TASK STATEMENT:
Look through the entries for the string "lista", and copy each line that holds it.

DATASET EXCERPTS:
◆ ◆ ◆ ◆ ◆ ◆ ◆
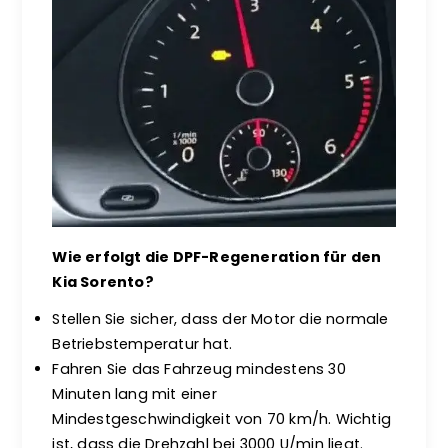
Wie erfolgt die DPF-Regeneration für den
Kia Sorento?
Stellen Sie sicher, dass der Motor die normale
Betriebstemperatur hat.
Fahren Sie das Fahrzeug mindestens 30
Minuten lang mit einer
Mindestgeschwindigkeit von 70 km/h. Wichtig
ist, dass die Drehzahl bei 3000 U/min liegt.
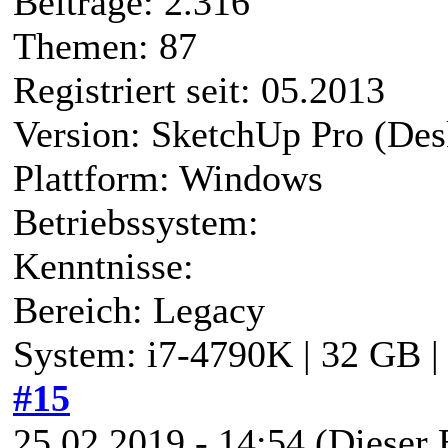
Beiträge: 2.316
Themen: 87
Registriert seit: 05.2013
Version: SketchUp Pro (Des
Plattform: Windows
Betriebssystem:
Kenntnisse:
Bereich: Legacy
System: i7-4790K | 32 GB 
#15
25.02.2019 - 14:54
(Dieser 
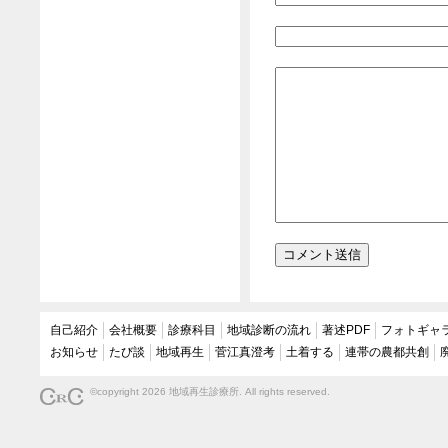
自己紹介
会社概要
診療科目
地域診断の流れ
著述PDF
フォトギャ
お知らせ
たび談
地域再生
菅江真澄考
土着する
連帯の農都共創
©copyright 2026 地域再生診療所. All rights reserved.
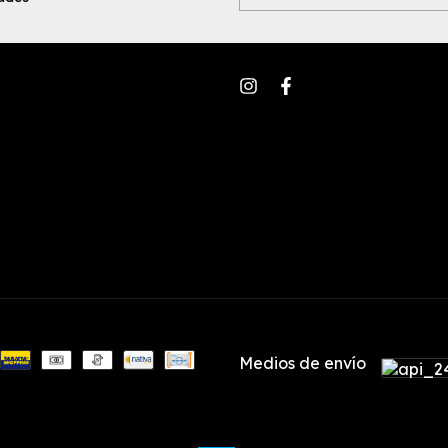
Medios de envío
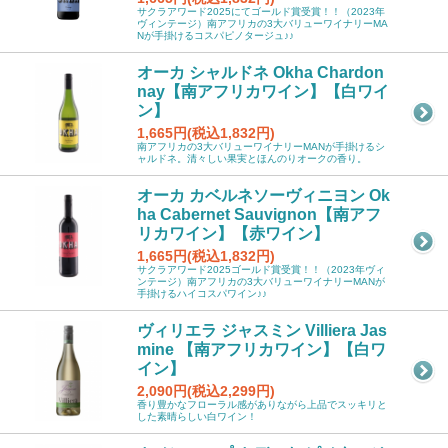
サクラアワード2025にてゴールド賞受賞！！（2023年
ヴィンテージ）南アフリカの3大バリューワイナリーMA
Nが手掛けるコスパピノタージュ♪♪
オーカ シャルドネ Okha Chardon
nay【南アフリカワイン】【白ワイ
ン】
1,665円(税込1,832円)
南アフリカの3大バリューワイナリーMANが手掛けるシ
ャルドネ。清々しい果実とほんのりオークの香り。
オーカ カベルネソーヴィニヨン Ok
ha Cabernet Sauvignon【南アフ
リカワイン】【赤ワイン】
1,665円(税込1,832円)
サクラアワード2025ゴールド賞受賞！！（2023年ヴィ
ンテージ）南アフリカの3大バリューワイナリーMANが
手掛けるハイコスパワイン♪♪
ヴィリエラ ジャスミン Villiera Jas
mine 【南アフリカワイン】【白ワ
イン】
2,090円(税込2,299円)
香り豊かなフローラル感がありながら上品でスッキリと
した素晴らしい白ワイン！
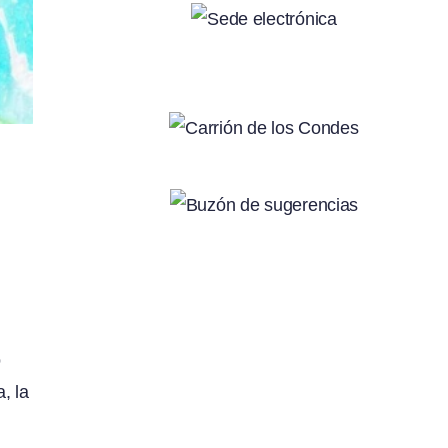
o
, la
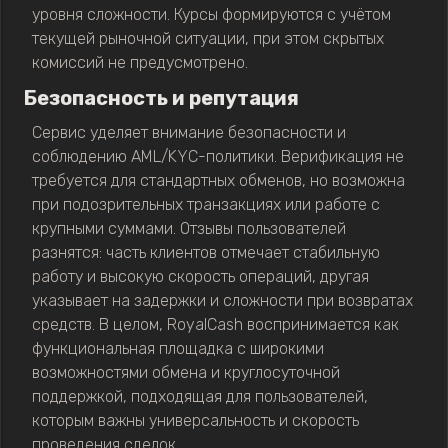
уровня сложности. Курсы формируются с учётом
текущей рыночной ситуации, при этом скрытых
комиссий не предусмотрено.
Безопасность и репутация
Сервис уделяет внимание безопасности и
соблюдению AML/KYC-политики. Верификация не
требуется для стандартных обменов, но возможна
при подозрительных транзакциях или работе с
крупными суммами. Отзывы пользователей
разнятся: часть клиентов отмечает стабильную
работу и высокую скорость операций, другая
указывает на задержки и сложности при возвратах
средств. В целом, RoyalCash воспринимается как
функциональная площадка с широкими
возможностями обмена и круглосуточной
поддержкой, подходящая для пользователей,
которым важны универсальность и скорость
проведения сделок.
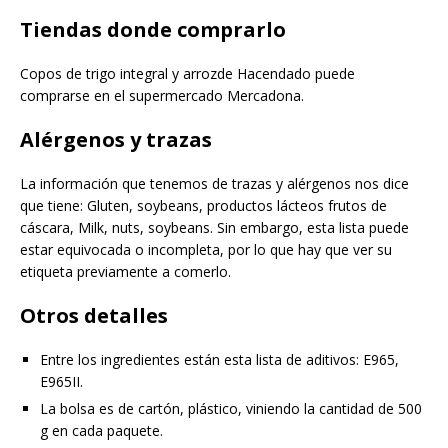
Tiendas donde comprarlo
Copos de trigo integral y arrozde Hacendado puede
comprarse en el supermercado Mercadona.
Alérgenos y trazas
La información que tenemos de trazas y alérgenos nos dice
que tiene: Gluten, soybeans, productos lácteos frutos de
cáscara, Milk, nuts, soybeans. Sin embargo, esta lista puede
estar equivocada o incompleta, por lo que hay que ver su
etiqueta previamente a comerlo.
Otros detalles
Entre los ingredientes están esta lista de aditivos: E965,
E965II.
La bolsa es de cartón, plástico, viniendo la cantidad de 500
g en cada paquete.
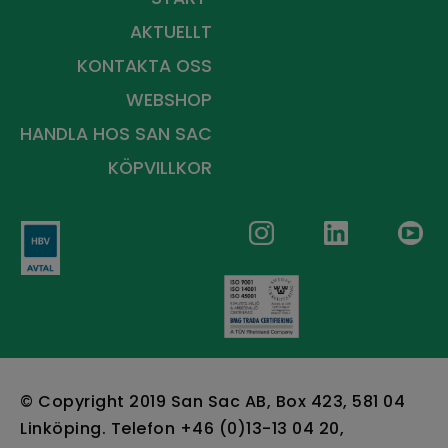
AKTUELLT
KONTAKTA OSS
WEBSHOP
HANDLA HOS
SAN SAC
KÖPVILLKOR
© Copyright 2019 San Sac AB, Box 423, 581 04
Linköping. Telefon +46 (0)13-13 04 20,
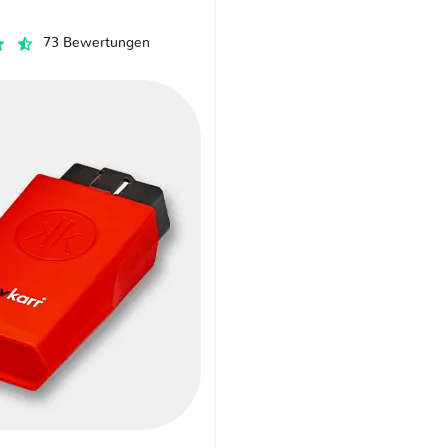
73 Bewertungen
◆ ◆ ◆ ◆ ◆ ◆ ◆
ANSWER SPACE:
cáscara, Milk, nuts, soybeans. Sin embargo, esta lista puede
Entre los ingredientes están esta lista de aditivos: E965,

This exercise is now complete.